**Provided material:**
━━━━━━━━━━━━━━━━

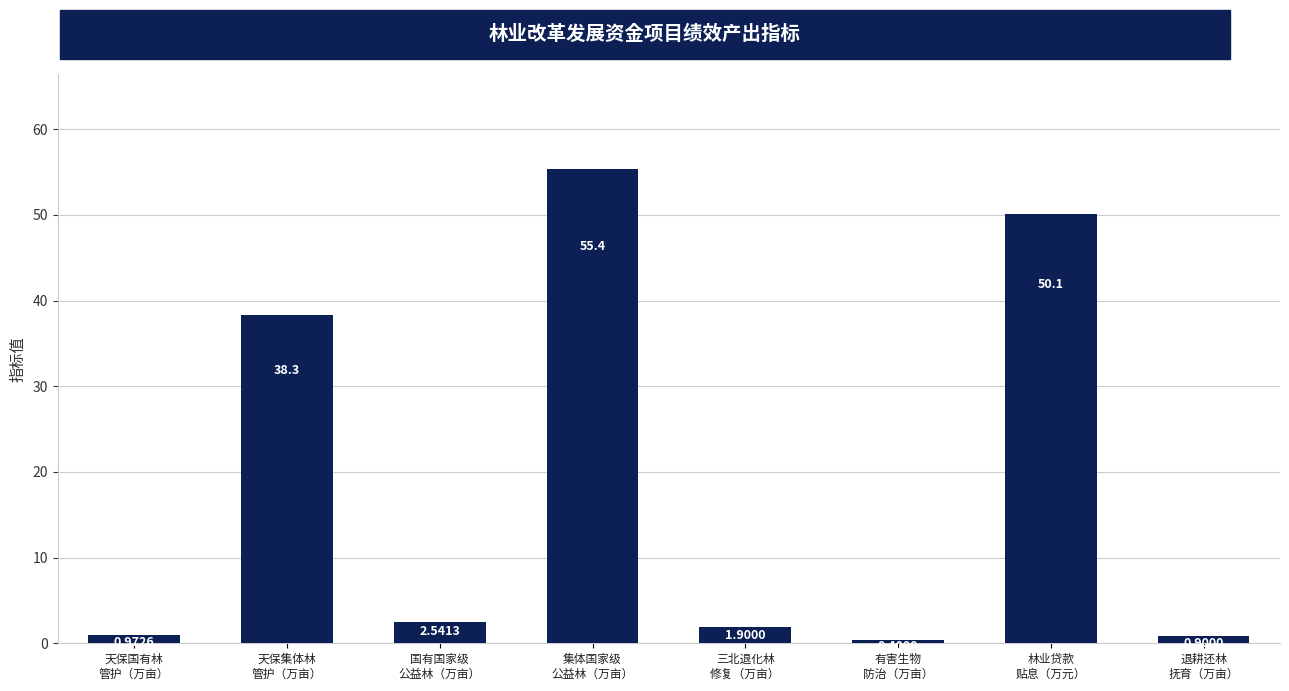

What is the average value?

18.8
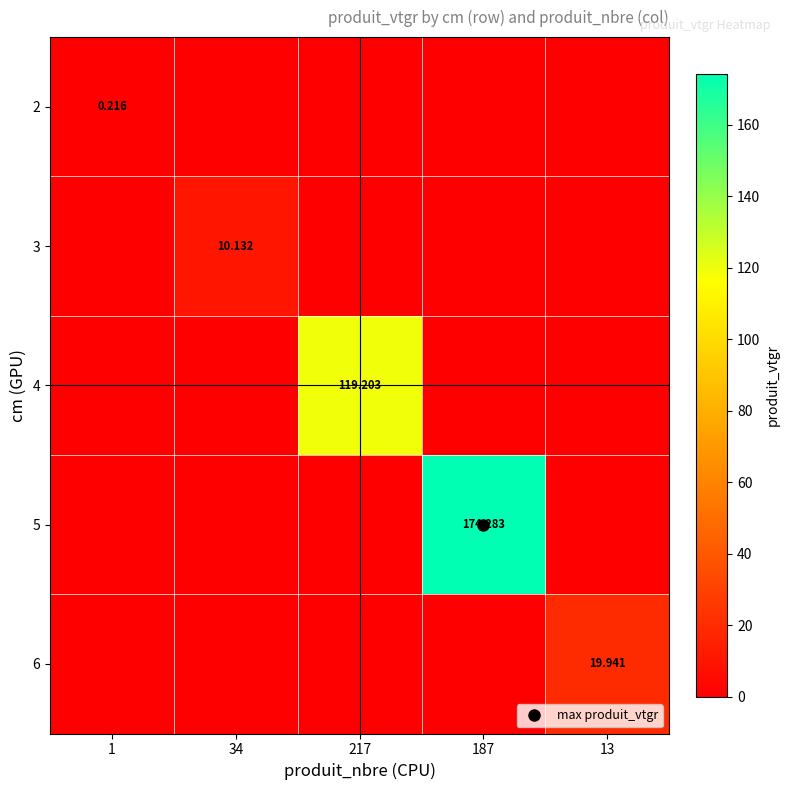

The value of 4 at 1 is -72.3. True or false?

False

━━━━━━━━━━━━━━━━

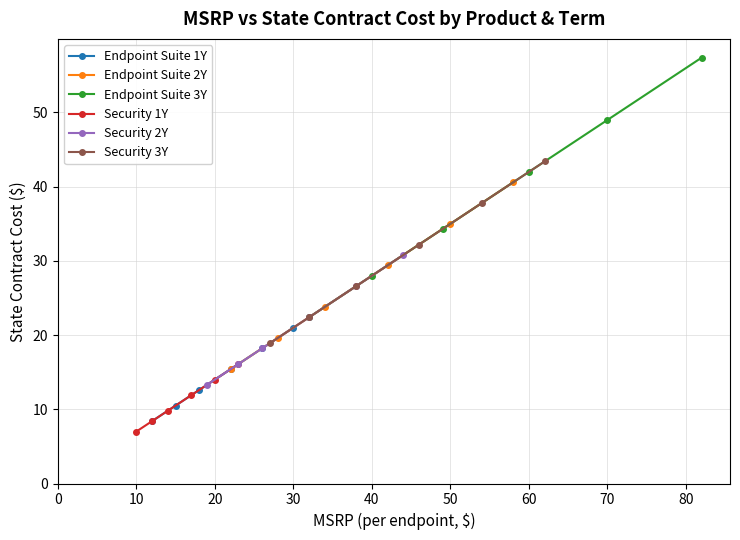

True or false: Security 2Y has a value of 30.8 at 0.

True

━━━━━━━━━━━━━━━━

**Problem to solve:** Return the entries verbatim, from the line containing "What is the average value?" up to and including the line containing "The value of 4 at 1 is -72.3. True or false?", leaving out the pictures.

**Written answer:**
What is the average value?

18.8

The value of 4 at 1 is -72.3. True or false?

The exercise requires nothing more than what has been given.